The Hefty Energy Bag Program could maybe one day make your brewing business green by collecting your nonrecycled plastics in orange bags and actually doing something with them other than heading to the landfill. Jeff Wooster, global sustainability director at Dow Chemical, presented the program at Pack Expo Las Vegas 2017 to a full house (which, on the educational stages, really means around 50 or 60 people, but I saw plenty of sessions with fewer than 10 people, so those were good numbers).
The basic idea is that you fill a bright orange bag with plastics that usually can’t be recycled, then put it in the bin with the rest of your recycling. Your municipality picks it up, then a separate service collects all the Energy Bags from a distribution center and carts them to any of a handful of possible plants where they can become new plastics or converted into forms of energy — hence “Energy” Bag.
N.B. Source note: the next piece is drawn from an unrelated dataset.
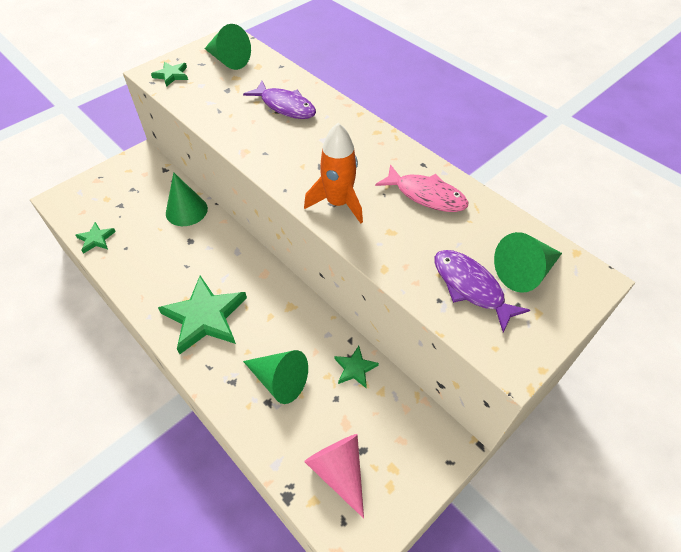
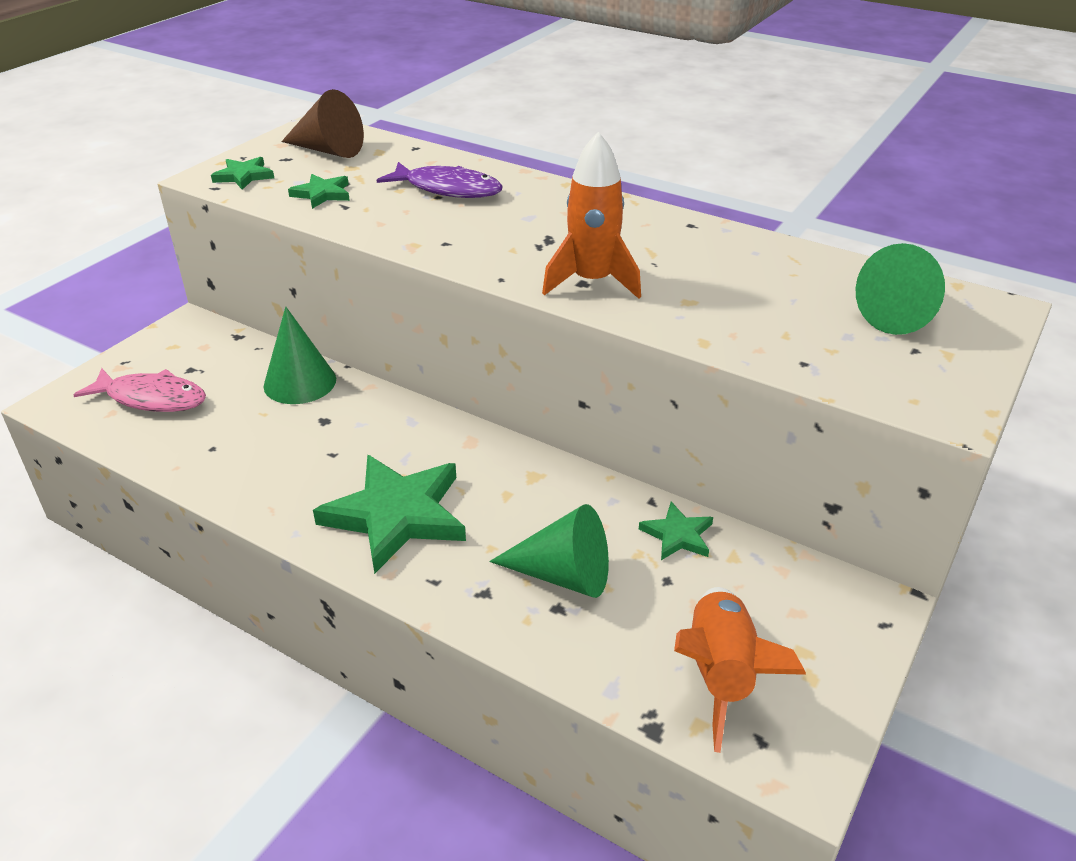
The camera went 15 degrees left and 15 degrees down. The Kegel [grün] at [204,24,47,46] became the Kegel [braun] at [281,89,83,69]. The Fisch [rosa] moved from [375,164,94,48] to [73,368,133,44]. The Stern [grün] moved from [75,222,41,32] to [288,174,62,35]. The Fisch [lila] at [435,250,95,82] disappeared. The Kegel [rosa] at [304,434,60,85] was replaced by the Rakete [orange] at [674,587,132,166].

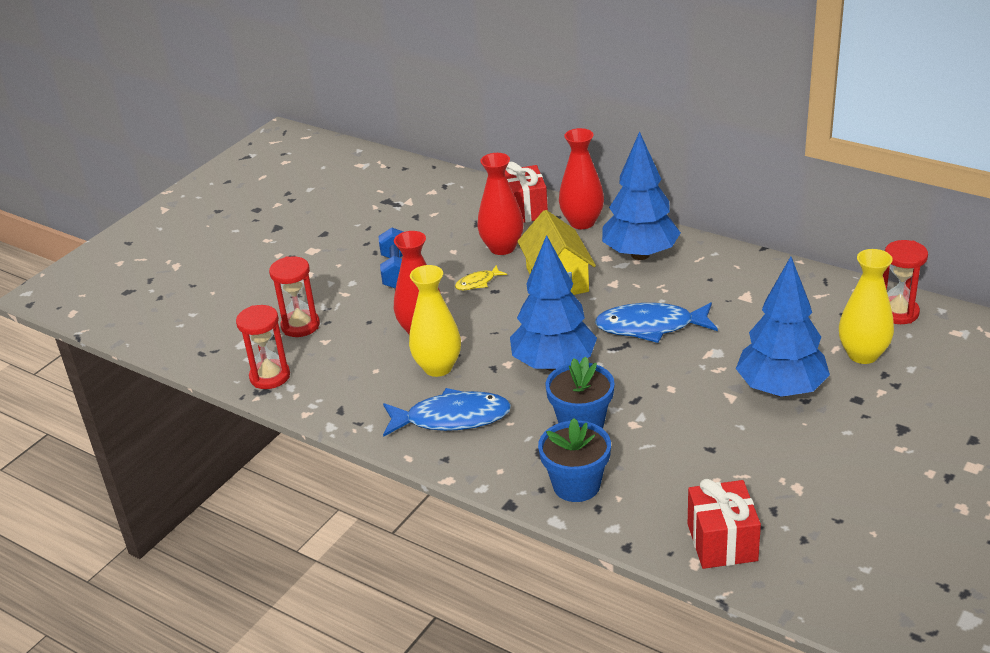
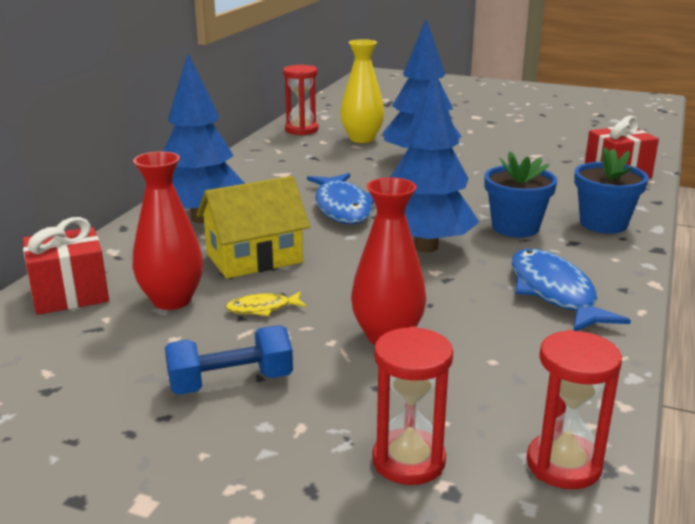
The camera went 105 degrees left and 10 degrees down. The Vase [rot] at [559,128,45,101] disappeared. The Vase [gelb] at [409,265,52,112] disappeared. The Fisch [gelb] at [455,265,52,25] turned 120 degrees clockwise.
Watch the video above.
They ran a pilot program in Citrus Heights, Calif, in 2014, which was successful enough that they were able to launch a permanent program for single-family homes in Omaha, Neb. Success depends a lot on their consumer education strategy, which leads with the slogan, “If you don’t bin it, bag it” (which I think is pretty good). As with your regular recycling, there was concern over contaminants, but in the trial they had contaminant levels that were as low or even lower than regular recycling.
We’re some ways away from this being available to homes in large urban centers, much less your small business, but if you’re looking to be optimally eco-friendly or even zero-waste, this is the kind of program that may one day get you there.